Microbiological cultures identified Staphylococcus aureus, Pseudomonas aeruginosa, and Escherichia coli as the predominant pathogens in DFI cases, with a mixed infection observed in a subset. Expression levels of miR-132 (5.6 ± 1.2 vs. 2.3 ± 0.5, P < 0.001), miR-155 (4.8 ± 1.1 vs. 1.9 ± 0.6, P < 0.001), VEGF (245.3 ± 32.5 pg/mL vs. 150.7 ± 25.3 pg/mL, P < 0.001), and IGF-1 (182.4 ± 30.6 pg/mL vs. 124.8 ± 21.7 pg/mL, P < 0.001) were significantly upregulated in the observation group compared to controls, suggesting their involvement in the pathogenesis of DFI. Inflammatory and biochemical markers were markedly elevated in the observation group (P < 0.001), reflecting systemic inflammation and metabolic dysregulation. Hormonal analysis revealed increased cortisol and insulin levels, along with decreased TSH, GH, and leptin levels (P < 0.001). Additionally, significant negative correlations were found between miR-132/miR-155 and VEGF/IGF-1, indicating potential regulatory interactions in the context of inflammation and vascular remodeling (P < 0.001).
Elevated expression of miR-132, miR-155, VEGF, and IGF-1, together with characteristic microbial profiles, plays a critical role in the pathogenesis of DFI. These molecules may serve as promising biomarkers for disease diagnosis and therapeutic monitoring.
本研究旨在调查糖尿病足感染(DFI)患者中miR-132、miR-155、血管内皮生长因子(VEGF)和胰岛素样生长因子-1(IGF-1)表达的变化,并分析致病微生物的分布,以阐明潜在的分子机制并确定潜在的诊断和治疗生物标志物。

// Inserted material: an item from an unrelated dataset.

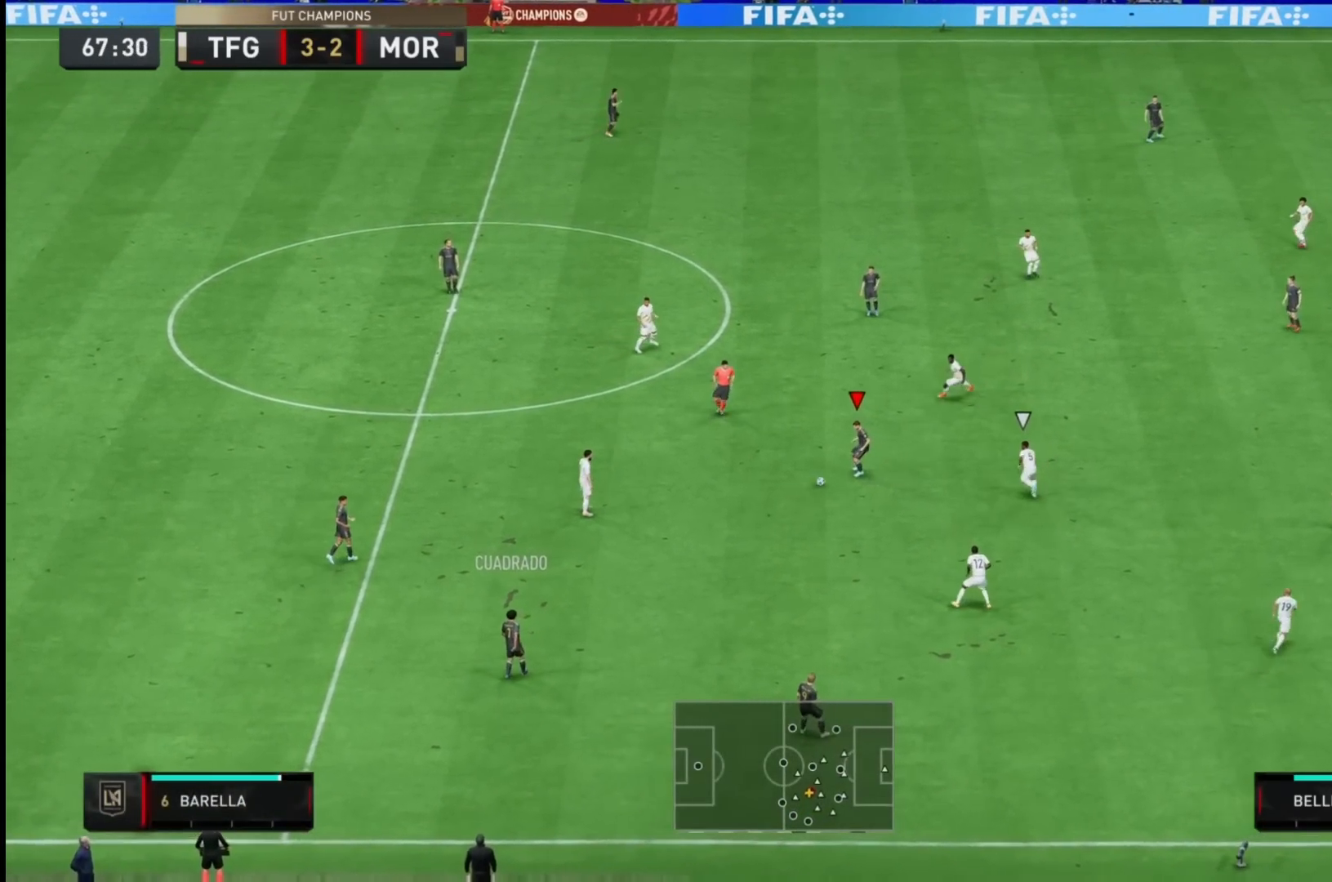
{"buttons": [], "left_stick": "down-right", "right_stick": "center", "events": [[50, "left_stick", "center"], [133, "left_stick", "down-right"]]}
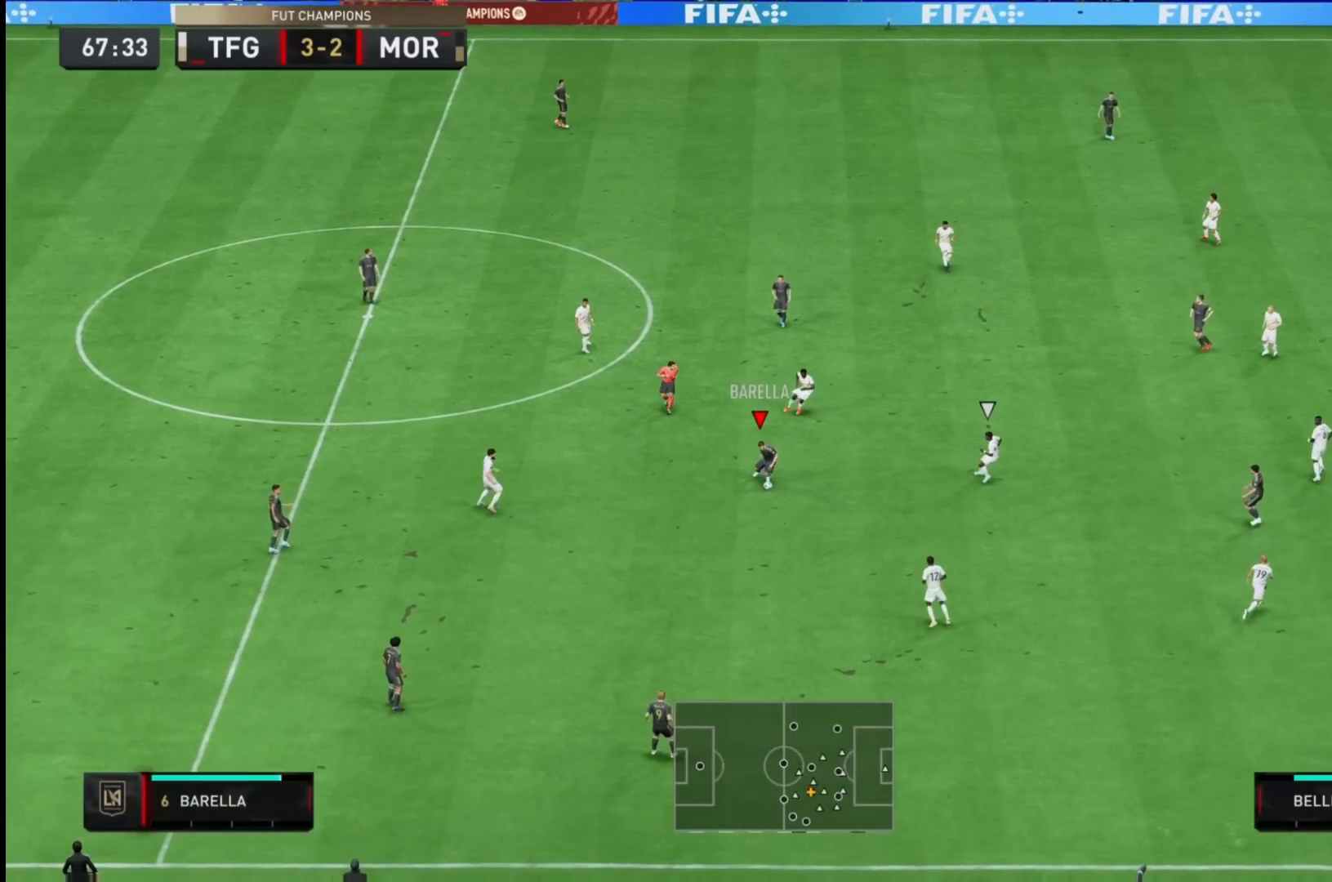
{"buttons": [], "left_stick": "right", "right_stick": "center", "events": [[317, "left_stick", "right"]]}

对114例糖尿病足患者进行回顾性分析,将其分为两组:观察组(n = 56)为DFI患者,对照组(n = 58)为未感染患者。主要结局包括miR-132、miR-155、VEGF和IGF-1的表达水平,以及从感染伤口部位分离出的微生物谱。次要结局包括炎症标志物[C反应蛋白(CRP)、白细胞计数(WBC)、白细胞介素-6(IL-6)、降钙素原(PCT)]、生化标志物[空腹血糖、糖化血红蛋白(HbA1c)、血脂谱]和激素标志物[皮质醇、促甲状腺激素(TSH)、生长激素(GH)和瘦素]。
微生物培养确定金黄色葡萄球菌、铜绿假单胞菌和大肠杆菌是DFI病例中的主要病原体,部分病例存在混合感染。与对照组相比,观察组中miR-132(5.6±1.2对2.3±0.5,P<0.001)、miR-155(4.8±1.1对1.9±0.6,P<0.001)、VEGF(245.3±32.5 pg/mL对150.7±25.3 pg/mL,P<0.001)和IGF-1(182.4±30.6 pg/mL对124.8±21.7 pg/mL,P<0.001)的表达水平显著上调,表明它们参与了DFI的发病机制。观察组的炎症和生化标志物显著升高(P<0.001),反映了全身炎症和代谢失调。激素分析显示皮质醇和胰岛素水平升高,同时TSH、GH和瘦素水平降低(P<0.001)。此外,发现miR-132/miR-155与VEGF/IGF-1之间存在显著负相关,表明在炎症和血管重塑背景下可能存在调节相互作用(P<0.001)。
miR-132、miR-155、VEGF和IGF-1的表达升高,以及特征性的微生物谱,在DFI的发病机制中起关键作用。这些分子可能是疾病诊断和治疗监测的有前途的生物标志物。